Neonato venduto Trattativa nel bagno di un ospedale 

La lite con la madre sulla divisione della somma pattuita Sposo fasullo denunciato dal fratello: «Ha fatto un casino»

BATTIPAGLIA. Senza soldi, nessun matrimonio. Al finto sposo che tarda nel pagamento e accampa scuse, la futura sposa replica a muso duro: «Quando mi hai dato i soldi, solo allora si farà il matrimonio». La donna in attesa di diventare moglie, ma solo sulla carta e per lo stato civile, è Maria Gabriella Palma, intercettata mentre parla con Laura Iadanza. La stessa, con tono deciso, al culmine della telefonata, spiega alla sua interlocutrice che al promesso sposo marocchino ha detto: «Quando vedrò i soldi caricati sulla mia postepay, solo allora chiamerò il Comune». La Iadanza approva con uno stringato «brava!».
La compravendita di neonati. È nel bagno dell’ospedale, dopo il parto, che dà un prezzo alla nuova vita. In quei pochi metri quadrati ci sono la neo mamma, la nonna e Laura Iadanza. C’è da spartirsi la somma di tremila euro, quale prima tranche per l’attribuzione della paternità al finto padre marocchino. La compravendita riguarda una bambina, figlia di un altro marocchino. Sulla divisione dei soldi scoppia la bagarre. La mamma si sente truffata e minaccia di andare dai carabinieri. La Iadanza, al telefono con la nonna, ammonisce entrambe: «La vendita dei bambini non si fa. È lei che va in galera». Anche l’intermediazione, però, è reato.
La “marocchina” in casa. A scoperchiare il pentolone del grande affare delle nozze fasulle è un matrimonio, tanto falso quanto burrascoso: quello tra Lucio Di Giosio e Amina Ibnelazyz. Per renderlo credibile, la sposa viene ospitata per qualche tempo in casa dalla famiglia di Olevano. La convivenza non è delle migliori, come si lamenterà la stessa donna marocchina con la Iadanza. È il fratello del finto sposo a rivelare l’imbroglio ai carabinieri della locale stazione, diretta dal maresciallo Dario Santaniello. «Mio fratello ha combinato un casino mettendosi in casa una marocchina. Quella non è sua moglie», dichiara ai militari. E svela anche della somma finora ricevuta: 1.200 euro.
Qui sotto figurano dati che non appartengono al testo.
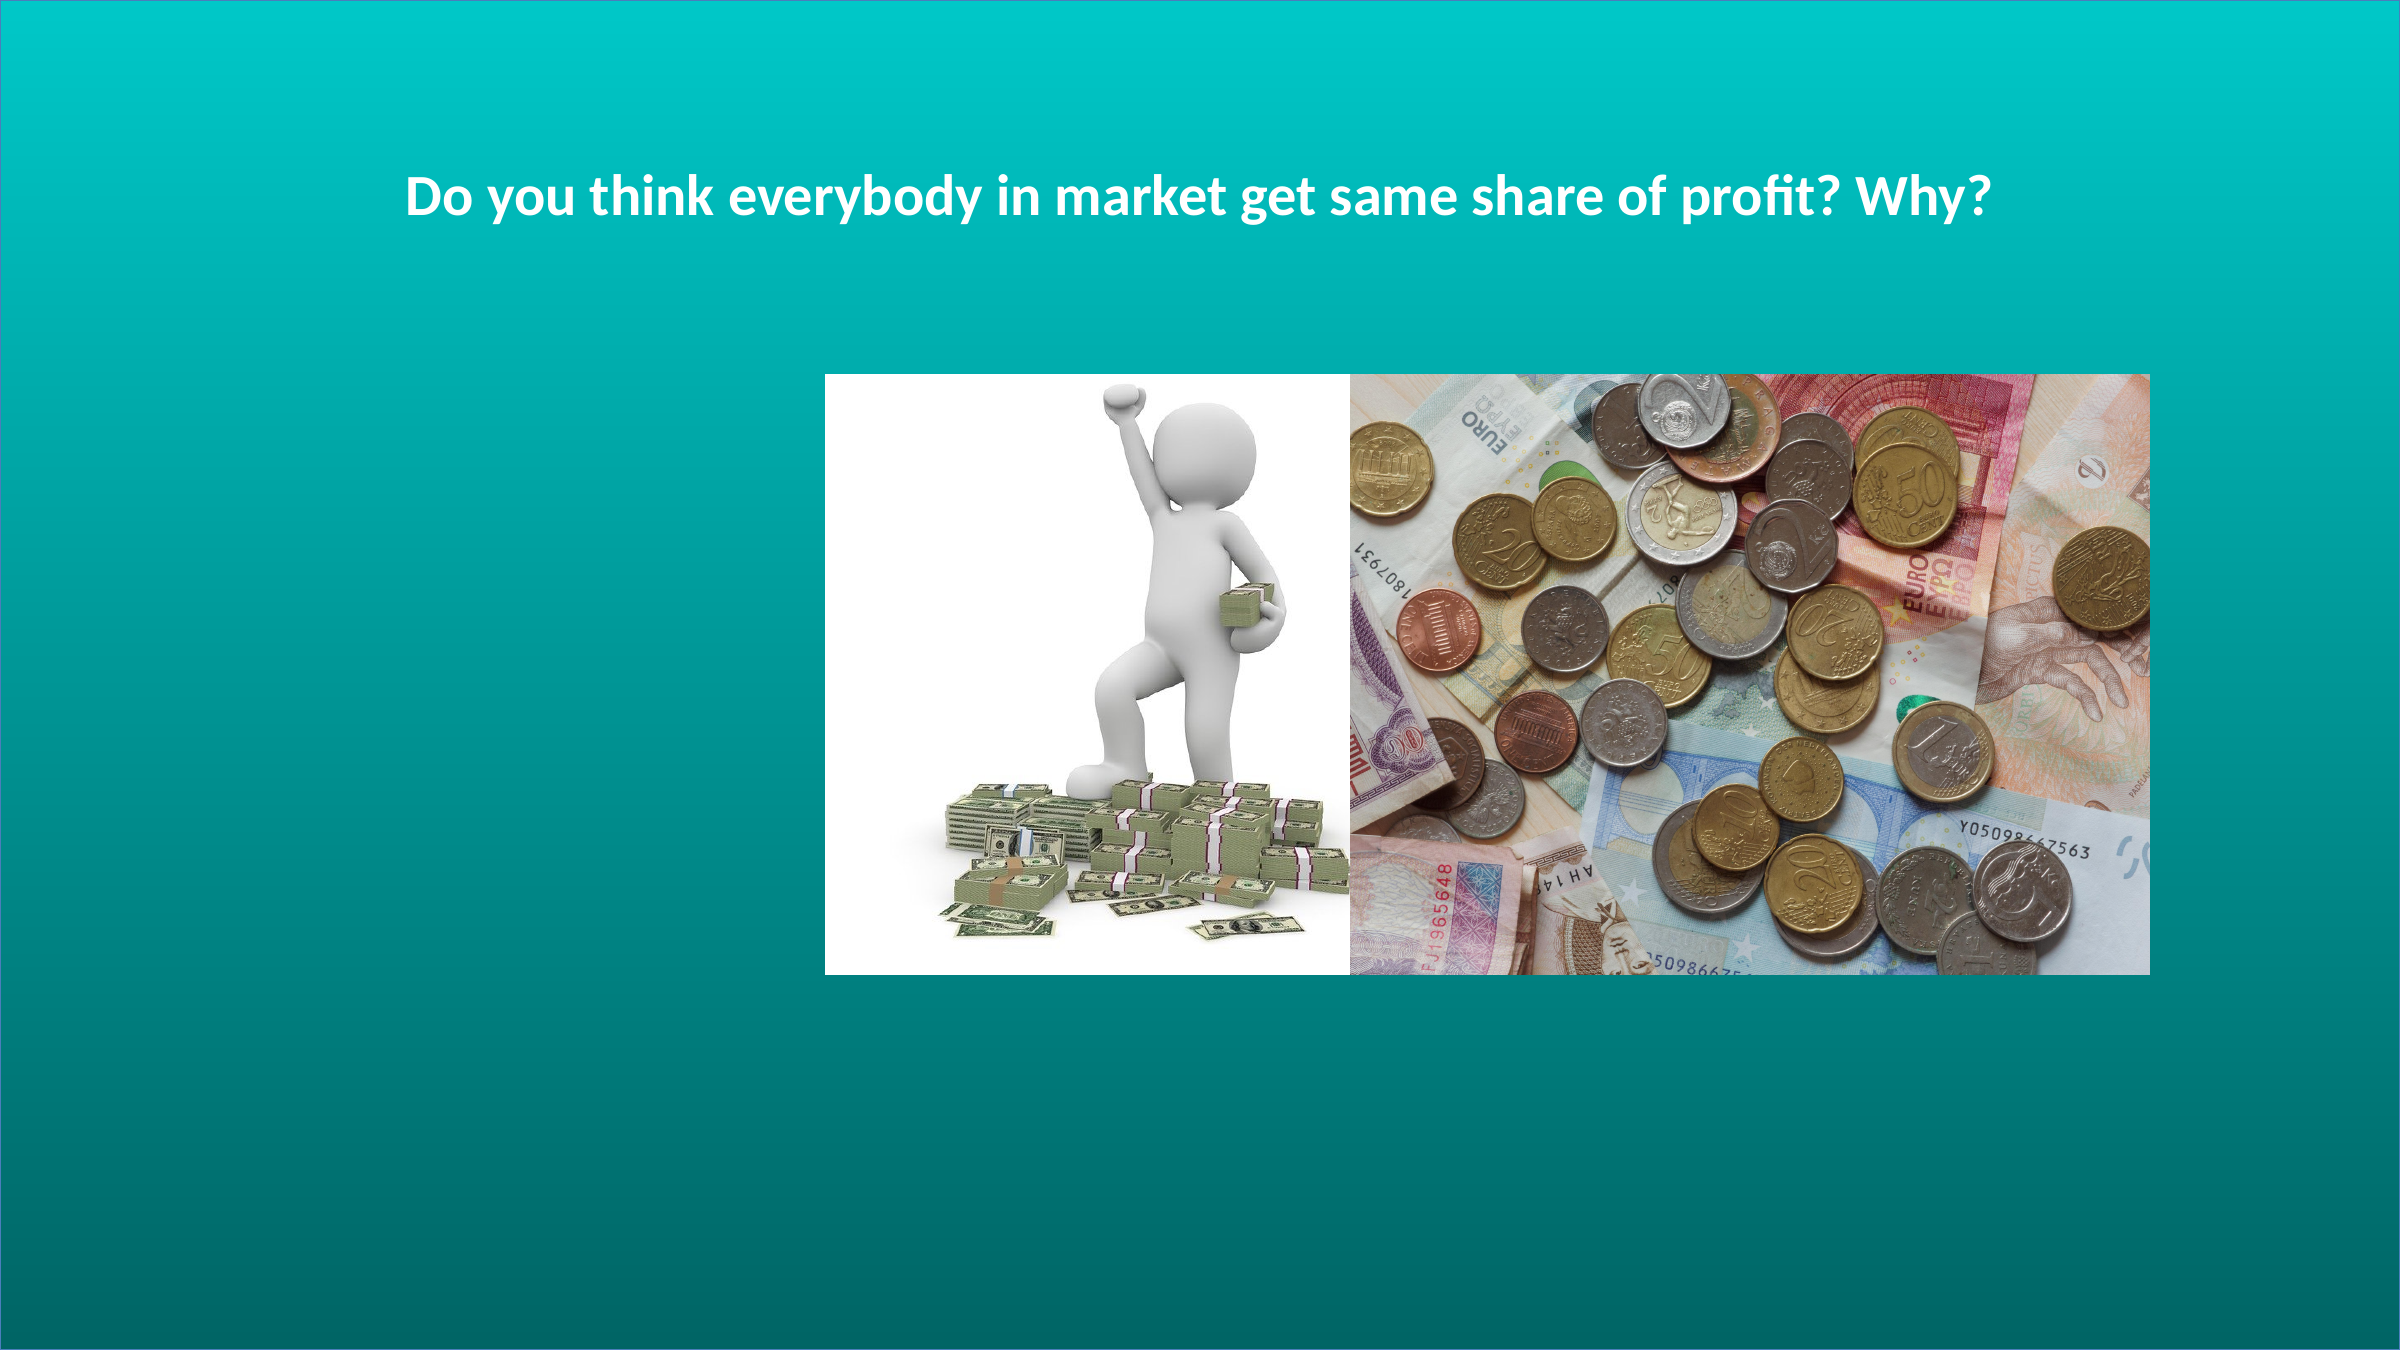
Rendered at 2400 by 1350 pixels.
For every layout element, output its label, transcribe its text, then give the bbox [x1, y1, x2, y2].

text_box [0, 0, 2400, 1350]
text_box Do you think everybody in market get same share of profit? Why? [391, 150, 2009, 235]
picture [824, 374, 2151, 976]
Falso il matrimonio, falso pure l’anello. «Mica si deve comperare pure qualche anello?». La domanda se la pone una finta sposa. Il dubbio sulla farsa da recitare e sul corredo da usare li gira alla Iadanza, che, di fatto, è la “wedding planner” delle nozze farsa. Lei risponde: «Sì, uno falso, non fa niente». La promessa sposa chiede che la spesa ricada sul marocchino perché, sostiene in un’intercettazione, «già ci sto rimettendo la benzina e tutto il resto».
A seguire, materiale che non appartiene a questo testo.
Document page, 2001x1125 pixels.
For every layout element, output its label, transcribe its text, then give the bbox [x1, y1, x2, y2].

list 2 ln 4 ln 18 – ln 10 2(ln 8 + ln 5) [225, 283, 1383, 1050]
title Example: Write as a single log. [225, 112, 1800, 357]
Cambio d’abito. Gli indagati compaiono a volte nel ruolo di sposo, altre in quello di testimoni, permettendo così di celebrare le unioni simulate al solo scopo di raggiare gli ostacoli per far ottenere la cittadinanza italiana ad immigrati clandestini.
Lo sposo espluso. Nell’aprile di quattro anni fa, a Battipaglia, Paola Palma sposa con rito civile Farik Redouane. Il rito è propiziato sempre dalla Iadanza. Prima del permesso di soggiorno, però, allo sposo viene notificato un decreto di espulsione perché viene accertatoche non c’è stata convivenza tra la sposa e lo straniero. Tre anni dopo, ad ogni modo, vengono avviate le pratiche per la separazione. (m.l.)